Medan, IDN Times- Hubungan panjang Indonesia dan Jerman tak hanya tercatat dalam buku sejarah, tetapi juga terekam dalam karya visual. Alumni Jerman Indonesia (Al Jerin) menghadirkan 100 arsip sejarah berupa lukisan dan foto dalam sebuah pameran di Warung Budaya Tangga, Jalan Letjen Suprapto, Medan, Senin (16/2/2026).
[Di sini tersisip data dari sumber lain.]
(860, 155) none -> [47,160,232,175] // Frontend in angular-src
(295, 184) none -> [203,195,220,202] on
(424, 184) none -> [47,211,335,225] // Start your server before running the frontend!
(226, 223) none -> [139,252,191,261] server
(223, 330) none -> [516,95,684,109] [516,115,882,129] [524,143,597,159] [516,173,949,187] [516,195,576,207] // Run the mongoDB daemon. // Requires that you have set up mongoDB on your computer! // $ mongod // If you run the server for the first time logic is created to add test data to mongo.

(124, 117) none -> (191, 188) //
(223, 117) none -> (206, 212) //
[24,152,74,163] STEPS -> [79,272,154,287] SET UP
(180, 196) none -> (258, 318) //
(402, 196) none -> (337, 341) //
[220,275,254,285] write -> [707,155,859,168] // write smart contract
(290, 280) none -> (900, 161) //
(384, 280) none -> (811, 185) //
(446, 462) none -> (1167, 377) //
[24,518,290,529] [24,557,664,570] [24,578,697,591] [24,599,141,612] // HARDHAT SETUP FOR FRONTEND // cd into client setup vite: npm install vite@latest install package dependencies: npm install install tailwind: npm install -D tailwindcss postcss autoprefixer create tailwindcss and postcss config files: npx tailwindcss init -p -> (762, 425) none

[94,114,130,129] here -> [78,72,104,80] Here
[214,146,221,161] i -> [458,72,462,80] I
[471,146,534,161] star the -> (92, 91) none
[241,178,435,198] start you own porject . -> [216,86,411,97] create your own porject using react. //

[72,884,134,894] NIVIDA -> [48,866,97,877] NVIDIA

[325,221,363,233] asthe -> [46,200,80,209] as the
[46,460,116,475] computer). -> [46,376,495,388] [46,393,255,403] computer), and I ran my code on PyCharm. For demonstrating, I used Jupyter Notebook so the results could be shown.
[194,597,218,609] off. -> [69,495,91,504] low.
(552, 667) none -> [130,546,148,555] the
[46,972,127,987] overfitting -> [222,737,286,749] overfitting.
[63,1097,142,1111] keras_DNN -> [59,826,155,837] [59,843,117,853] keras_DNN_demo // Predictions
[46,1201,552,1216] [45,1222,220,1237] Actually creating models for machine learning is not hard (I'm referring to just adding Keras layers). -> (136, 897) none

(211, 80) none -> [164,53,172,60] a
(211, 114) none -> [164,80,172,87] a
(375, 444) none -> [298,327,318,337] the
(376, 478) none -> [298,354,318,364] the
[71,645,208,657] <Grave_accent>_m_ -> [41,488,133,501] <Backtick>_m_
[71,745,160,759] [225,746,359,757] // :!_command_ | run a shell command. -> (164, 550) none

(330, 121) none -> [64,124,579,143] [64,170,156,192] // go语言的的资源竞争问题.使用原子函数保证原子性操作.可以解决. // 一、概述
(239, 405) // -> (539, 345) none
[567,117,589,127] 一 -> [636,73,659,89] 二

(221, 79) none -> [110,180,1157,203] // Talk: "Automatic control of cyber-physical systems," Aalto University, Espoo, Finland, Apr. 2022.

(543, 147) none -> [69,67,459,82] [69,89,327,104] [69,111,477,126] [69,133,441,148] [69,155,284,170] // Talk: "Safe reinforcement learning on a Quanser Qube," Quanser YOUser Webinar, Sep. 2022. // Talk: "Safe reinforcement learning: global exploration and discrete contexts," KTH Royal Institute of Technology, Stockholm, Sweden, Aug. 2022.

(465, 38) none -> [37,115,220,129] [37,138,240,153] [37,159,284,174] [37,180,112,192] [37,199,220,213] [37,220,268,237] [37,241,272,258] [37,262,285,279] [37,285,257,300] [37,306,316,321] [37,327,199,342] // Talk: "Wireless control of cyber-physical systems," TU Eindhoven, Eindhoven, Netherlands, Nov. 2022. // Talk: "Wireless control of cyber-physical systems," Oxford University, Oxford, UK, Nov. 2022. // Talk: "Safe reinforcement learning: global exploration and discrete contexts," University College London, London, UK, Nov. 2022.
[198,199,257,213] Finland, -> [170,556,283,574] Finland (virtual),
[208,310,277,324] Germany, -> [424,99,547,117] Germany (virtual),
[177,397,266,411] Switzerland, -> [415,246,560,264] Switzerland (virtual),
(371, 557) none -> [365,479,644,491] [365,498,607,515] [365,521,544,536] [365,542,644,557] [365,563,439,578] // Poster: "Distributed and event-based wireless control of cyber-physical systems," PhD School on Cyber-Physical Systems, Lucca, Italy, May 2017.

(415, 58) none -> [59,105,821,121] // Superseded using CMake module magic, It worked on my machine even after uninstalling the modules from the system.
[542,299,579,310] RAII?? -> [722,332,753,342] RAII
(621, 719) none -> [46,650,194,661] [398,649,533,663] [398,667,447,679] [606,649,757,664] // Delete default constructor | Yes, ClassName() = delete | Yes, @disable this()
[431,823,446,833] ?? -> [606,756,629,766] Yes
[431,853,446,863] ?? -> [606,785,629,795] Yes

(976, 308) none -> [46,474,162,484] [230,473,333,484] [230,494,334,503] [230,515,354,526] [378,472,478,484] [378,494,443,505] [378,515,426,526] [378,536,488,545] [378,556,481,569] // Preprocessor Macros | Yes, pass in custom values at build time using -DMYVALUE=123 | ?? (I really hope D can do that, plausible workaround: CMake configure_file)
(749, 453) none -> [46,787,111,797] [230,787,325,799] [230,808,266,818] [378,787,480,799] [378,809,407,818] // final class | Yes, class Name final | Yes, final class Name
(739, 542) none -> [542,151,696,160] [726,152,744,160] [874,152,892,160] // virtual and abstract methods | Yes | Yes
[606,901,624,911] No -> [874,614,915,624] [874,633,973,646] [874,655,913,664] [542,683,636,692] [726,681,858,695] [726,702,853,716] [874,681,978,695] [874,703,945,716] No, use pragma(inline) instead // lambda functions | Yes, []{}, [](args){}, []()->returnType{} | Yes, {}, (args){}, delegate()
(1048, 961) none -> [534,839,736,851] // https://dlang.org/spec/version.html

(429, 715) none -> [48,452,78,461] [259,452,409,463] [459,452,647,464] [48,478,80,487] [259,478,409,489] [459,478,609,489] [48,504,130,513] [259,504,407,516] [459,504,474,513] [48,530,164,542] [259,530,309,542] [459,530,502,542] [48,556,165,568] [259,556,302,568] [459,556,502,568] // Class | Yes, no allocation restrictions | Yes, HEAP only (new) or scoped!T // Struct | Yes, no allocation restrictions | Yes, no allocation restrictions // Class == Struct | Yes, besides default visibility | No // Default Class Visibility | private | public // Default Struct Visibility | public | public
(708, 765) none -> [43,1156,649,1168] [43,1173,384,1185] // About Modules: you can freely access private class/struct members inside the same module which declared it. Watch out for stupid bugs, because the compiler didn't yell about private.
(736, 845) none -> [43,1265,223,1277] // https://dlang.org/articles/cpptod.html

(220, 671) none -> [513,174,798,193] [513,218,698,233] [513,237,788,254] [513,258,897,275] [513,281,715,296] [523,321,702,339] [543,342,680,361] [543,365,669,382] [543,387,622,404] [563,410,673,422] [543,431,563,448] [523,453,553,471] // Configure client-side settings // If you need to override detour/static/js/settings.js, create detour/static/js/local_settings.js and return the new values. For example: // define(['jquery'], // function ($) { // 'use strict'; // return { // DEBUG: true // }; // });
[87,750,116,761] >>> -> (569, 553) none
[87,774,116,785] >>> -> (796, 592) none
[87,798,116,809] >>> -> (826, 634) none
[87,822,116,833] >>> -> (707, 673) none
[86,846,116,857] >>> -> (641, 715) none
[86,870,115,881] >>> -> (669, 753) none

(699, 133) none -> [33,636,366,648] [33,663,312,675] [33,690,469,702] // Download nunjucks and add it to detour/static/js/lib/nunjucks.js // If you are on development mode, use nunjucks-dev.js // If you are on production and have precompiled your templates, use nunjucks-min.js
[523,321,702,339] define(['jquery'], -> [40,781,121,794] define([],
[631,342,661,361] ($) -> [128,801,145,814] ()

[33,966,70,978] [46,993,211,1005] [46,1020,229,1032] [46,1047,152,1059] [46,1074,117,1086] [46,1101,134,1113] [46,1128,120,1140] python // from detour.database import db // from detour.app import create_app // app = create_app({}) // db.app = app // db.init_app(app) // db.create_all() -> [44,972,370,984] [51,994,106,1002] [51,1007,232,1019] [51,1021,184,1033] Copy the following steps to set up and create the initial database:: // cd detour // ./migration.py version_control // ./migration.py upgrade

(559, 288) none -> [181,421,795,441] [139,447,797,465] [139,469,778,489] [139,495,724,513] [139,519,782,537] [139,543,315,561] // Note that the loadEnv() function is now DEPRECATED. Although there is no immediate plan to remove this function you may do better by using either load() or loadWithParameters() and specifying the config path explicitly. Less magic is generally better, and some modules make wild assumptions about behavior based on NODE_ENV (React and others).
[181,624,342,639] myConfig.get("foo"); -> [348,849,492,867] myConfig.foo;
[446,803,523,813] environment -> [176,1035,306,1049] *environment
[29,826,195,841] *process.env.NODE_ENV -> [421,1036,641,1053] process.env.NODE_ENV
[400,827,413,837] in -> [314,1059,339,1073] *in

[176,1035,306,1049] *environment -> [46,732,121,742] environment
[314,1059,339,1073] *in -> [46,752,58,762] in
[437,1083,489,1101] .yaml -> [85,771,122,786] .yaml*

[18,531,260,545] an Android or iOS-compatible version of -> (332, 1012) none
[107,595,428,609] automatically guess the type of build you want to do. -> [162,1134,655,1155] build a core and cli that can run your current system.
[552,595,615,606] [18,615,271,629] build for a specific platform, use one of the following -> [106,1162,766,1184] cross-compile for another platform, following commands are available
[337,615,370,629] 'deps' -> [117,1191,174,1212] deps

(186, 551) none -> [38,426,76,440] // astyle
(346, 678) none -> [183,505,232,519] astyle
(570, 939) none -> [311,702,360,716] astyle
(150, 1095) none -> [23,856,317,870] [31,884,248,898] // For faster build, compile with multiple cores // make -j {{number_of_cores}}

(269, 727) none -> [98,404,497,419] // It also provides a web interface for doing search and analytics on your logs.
Pameran ini terbuka untuk umum dan berlangsung hingga 20 Februari 2026 tanpa dipungut biaya.
Ketua Al Jerin Sumatra Utara sekaligus Ketua Panitia, Freddy Siahaan, menyebut kegiatan ini bukan sekadar pameran seni, melainkan ruang refleksi sejarah hubungan bilateral kedua negara, khususnya jejaknya di Sumatera Utara.
“Saya berbangga dan bersuka cita. Hari ini banyak generasi muda yang peduli dan meminati seni serta sejarah Sumatera Utara, mulai dari Darma Agung, Unimed, hingga USU. Mengapa tema ini yang kami ambil? Karena kami dari Alumni Jerman Indonesia di Medan melihat banyak hal yang bisa kami sumbangkan, terutama pemikiran dari para alumni perguruan tinggi, dari mana pun mereka berada, khususnya dari Jerman," kata Freddy.